-- Supplied information follows --

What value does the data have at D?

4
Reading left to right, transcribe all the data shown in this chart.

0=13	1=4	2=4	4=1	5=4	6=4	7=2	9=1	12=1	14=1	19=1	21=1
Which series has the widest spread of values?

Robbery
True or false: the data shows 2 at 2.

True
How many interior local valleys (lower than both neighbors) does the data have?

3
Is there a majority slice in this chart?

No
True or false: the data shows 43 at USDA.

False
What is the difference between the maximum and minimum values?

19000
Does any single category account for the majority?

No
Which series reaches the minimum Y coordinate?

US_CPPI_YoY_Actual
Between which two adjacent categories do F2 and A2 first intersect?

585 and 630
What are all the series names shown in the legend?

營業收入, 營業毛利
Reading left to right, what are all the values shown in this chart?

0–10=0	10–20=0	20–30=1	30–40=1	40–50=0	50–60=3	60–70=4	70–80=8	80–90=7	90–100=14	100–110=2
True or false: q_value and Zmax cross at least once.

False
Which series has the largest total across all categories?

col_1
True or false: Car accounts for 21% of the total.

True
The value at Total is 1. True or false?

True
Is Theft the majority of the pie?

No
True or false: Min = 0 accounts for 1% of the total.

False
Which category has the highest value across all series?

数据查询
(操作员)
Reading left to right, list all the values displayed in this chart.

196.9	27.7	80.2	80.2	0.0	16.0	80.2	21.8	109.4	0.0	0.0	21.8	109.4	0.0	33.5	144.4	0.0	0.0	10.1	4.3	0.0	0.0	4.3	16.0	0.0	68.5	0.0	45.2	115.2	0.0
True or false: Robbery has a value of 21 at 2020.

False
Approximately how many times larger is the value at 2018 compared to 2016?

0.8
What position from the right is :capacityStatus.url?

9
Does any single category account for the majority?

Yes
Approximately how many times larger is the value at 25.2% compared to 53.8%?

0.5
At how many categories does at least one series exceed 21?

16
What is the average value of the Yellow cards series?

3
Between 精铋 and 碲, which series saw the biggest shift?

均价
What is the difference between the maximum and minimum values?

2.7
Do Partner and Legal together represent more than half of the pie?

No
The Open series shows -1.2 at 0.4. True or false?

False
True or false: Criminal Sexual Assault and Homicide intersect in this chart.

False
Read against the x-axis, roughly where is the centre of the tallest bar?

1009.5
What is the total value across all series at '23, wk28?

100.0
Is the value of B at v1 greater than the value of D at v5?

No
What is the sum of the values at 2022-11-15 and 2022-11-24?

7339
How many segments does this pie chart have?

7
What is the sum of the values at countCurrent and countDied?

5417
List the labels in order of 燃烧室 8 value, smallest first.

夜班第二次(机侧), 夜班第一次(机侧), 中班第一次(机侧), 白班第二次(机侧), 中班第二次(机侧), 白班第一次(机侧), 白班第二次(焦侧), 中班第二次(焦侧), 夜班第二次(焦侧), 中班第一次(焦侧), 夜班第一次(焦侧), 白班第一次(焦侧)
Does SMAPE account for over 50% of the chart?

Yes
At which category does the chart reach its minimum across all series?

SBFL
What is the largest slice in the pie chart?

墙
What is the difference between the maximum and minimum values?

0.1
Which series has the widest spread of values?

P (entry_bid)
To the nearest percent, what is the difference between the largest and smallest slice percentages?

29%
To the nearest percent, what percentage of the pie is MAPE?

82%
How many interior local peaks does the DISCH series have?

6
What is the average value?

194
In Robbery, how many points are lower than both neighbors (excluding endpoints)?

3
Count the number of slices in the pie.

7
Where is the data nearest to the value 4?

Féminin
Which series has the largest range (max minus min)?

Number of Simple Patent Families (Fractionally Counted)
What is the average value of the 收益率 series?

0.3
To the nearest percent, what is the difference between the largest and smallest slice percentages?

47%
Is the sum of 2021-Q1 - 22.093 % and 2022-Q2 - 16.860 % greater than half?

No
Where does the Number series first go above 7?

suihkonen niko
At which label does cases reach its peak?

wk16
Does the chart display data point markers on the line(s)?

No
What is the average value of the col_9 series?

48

-- Supplied information concluded --

**Assignment**
Repeat everything from the line containing "Number of Simple" down to the end of the records.

**Answer to this exercise**
Number of Simple Patent Families (Fractionally Counted)
What is the average value of the 收益率 series?

0.3
To the nearest percent, what is the difference between the largest and smallest slice percentages?

47%
Is the sum of 2021-Q1 - 22.093 % and 2022-Q2 - 16.860 % greater than half?

No
Where does the Number series first go above 7?

suihkonen niko
At which label does cases reach its peak?

wk16
Does the chart display data point markers on the line(s)?

No
What is the average value of the col_9 series?

48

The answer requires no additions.